Author: Lorraine Daston
Publisher: University of Chicago Press
Published: 2011-02
Total Pages: 473
ISBN-13: 0226136787
DOWNLOAD EBOOKIncludes bibliographical referrences and index.
Author: Matteo Valleriani
Publisher: Springer Science & Business Media
Published: 2010-06-03
Total Pages: 333
ISBN-13: 9048186455
DOWNLOAD EBOOKGalileo Galilei (1564–1642), his life and his work have been and continue to be the subject of an enormous number of scholarly works. One of the con- quences of this is the proliferation of identities bestowed on this gure of the Italian Renaissance: Galileo the great theoretician, Galileo the keen astronomer, Galileo the genius, Galileo the physicist, Galileo the mathematician, Galileo the solitary thinker, Galileo the founder of modern science, Galileo the heretic, Galileo the courtier, Galileo the early modern Archimedes, Galileo the Aristotelian, Galileo the founder of the Italian scienti c language, Galileo the cosmologist, Galileo the Platonist, Galileo the artist and Galileo the democratic scientist.
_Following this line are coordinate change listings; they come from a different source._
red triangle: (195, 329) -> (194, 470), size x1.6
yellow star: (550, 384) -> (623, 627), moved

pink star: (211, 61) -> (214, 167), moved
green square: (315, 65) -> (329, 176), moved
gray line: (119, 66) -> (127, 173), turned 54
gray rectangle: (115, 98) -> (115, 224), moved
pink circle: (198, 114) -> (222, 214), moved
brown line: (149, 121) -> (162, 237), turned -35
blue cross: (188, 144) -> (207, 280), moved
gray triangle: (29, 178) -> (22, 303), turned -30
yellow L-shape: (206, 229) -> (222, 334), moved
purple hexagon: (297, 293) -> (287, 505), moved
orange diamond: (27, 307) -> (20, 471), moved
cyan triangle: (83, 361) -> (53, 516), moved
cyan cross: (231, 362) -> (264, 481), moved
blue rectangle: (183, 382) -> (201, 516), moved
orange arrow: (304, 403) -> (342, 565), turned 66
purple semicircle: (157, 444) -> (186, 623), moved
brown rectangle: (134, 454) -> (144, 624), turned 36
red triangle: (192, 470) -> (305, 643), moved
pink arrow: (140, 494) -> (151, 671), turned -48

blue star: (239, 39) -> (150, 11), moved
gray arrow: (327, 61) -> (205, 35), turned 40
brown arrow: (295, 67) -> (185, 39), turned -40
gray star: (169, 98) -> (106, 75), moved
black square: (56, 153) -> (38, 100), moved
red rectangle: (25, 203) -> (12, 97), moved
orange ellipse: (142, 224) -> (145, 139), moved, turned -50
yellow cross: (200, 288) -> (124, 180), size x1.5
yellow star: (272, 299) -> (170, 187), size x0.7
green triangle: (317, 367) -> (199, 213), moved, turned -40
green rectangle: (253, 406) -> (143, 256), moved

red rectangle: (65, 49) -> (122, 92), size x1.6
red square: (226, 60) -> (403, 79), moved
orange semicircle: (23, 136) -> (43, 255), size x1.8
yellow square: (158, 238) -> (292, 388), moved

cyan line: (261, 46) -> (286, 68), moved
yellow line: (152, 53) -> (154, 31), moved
These may be only a few of the identities that historians of science have associated with Galileo. And now: Galileo the engineer! That Galileo had so many faces, or even identities, seems hardly plausible. But by focusing on his activities as an engineer, historians are able to reassemble Galileo in a single persona, at least as far as his scienti c work is concerned. The impression that Galileo was an ingenious and isolated theoretician derives from his scienti c work being regarded outside the context in which it originated.